- **Requirement 1**
Decide whether each statement below agrees with the crypto staking passage. Answer yes or no for (a), (b) and (c), and quote the exact words from the passage that settle each one.
(a) Most of the time, users can stake coins straight from a crypto wallet.
(b) Under Proof-of-Stake, the right to create a block depends on computing power used to solve hash challenges.
(c) To get involved in crypto staking, a person needs a detailed understanding of the technical operations happening in the background.
- **Requirement 2**
In the crypto staking passage, rewrite the paragraph beginning "In distributed systems" in fewer words, keeping its main facts.

- **Source passage**
* * * * * * *
Start making a passive income from your cryptocurrencies
Crypto staking is when a user deposits or locks their cryptocurrency into a platform to receive rewards. In most cases, users can stake coins directly from a crypto wallet, such as MetaMask or Coinbase. Additionally, many exchanges and DeFi dapps offer staking services to their users.
Before we can dive deeper it is vital to understand the term Proof-of-Stake consensus mechanism as this forms the foundation for these activities. It is not however vital to understand in detail the technical operations being performed in the background in order to get involved in crypto staking.
Proof-of-Stake consensus mechanism
In distributed systems, a consensus mechanism is a method by which the network agrees on a single source of truth. Comparatively, centralized systems operate on a different model where a source of truth is decided upon by an individual controller. Distributed systems rely on large numbers of autonomous authorities to cooperate in order to maintain a single network.
The main idea behind a Proof-of-Stake consensus mechanism is that participants can lock crypto, and at particular intervals, the protocol randomly assigns the right to one of them to validate the next block. Typically, the probability of being chosen is proportional to the amount of crytpo – the more crypto locked up, the higher the chances.
This model ensures that which participants create a block isn’t based on a computational ability to solve hash challenges as it is with Proof of Work. Instead, it’s determined by how many staking coins they are holding.
There is a valid argument that the production of blocks through staking enables a higher degree of scalability for blockchains. This is one of the main reasons the Ethereum network plans to migrate from PoW to PoS in a set of technical upgrades collectively referred to as ETH 2.0.
In fact, using the DappRadar Portfolio Tracker product we can already see how much has been staked towards the total goal.
Why should I stake my crypto?
* * * * * * *
- **Material supplied**
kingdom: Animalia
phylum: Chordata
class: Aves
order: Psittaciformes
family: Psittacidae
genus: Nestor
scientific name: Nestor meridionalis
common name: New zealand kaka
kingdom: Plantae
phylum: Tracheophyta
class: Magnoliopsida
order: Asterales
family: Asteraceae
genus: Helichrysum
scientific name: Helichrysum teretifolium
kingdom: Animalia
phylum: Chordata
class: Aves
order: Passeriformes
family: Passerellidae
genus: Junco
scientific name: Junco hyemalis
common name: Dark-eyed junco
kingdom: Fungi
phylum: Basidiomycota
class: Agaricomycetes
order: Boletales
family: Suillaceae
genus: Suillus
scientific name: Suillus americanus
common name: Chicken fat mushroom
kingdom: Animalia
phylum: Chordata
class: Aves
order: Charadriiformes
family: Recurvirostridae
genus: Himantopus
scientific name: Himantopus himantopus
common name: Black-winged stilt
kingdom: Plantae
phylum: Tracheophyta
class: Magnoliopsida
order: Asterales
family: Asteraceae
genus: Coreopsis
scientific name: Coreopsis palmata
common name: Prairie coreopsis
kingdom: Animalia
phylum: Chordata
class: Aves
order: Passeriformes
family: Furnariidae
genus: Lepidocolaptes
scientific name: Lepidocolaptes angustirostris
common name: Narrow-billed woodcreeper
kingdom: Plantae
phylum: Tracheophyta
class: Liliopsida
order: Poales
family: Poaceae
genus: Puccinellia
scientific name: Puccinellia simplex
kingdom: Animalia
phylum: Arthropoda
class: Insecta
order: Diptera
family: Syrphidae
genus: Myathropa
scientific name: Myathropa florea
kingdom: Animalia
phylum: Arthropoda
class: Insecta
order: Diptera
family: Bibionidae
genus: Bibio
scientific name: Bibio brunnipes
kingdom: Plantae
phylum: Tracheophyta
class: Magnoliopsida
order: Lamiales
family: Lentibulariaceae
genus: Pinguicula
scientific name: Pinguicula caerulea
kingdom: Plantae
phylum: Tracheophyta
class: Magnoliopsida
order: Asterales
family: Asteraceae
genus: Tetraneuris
* * * * * * *
- **Reply 1**
(a) Yes: "In most cases, users can stake coins directly from a crypto wallet, such as MetaMask or Coinbase."
(b) No: "This model ensures that which participants create a block isn’t based on a computational ability to solve hash challenges as it is with Proof of Work."
(c) No: "It is not however vital to understand in detail the technical operations being performed in the background in order to get involved in crypto staking."

- **Reply 2**
A consensus mechanism is how a distributed network agrees on a single source of truth. In centralized systems, one controller decides it instead. Distributed systems need many autonomous authorities to cooperate to keep one network going.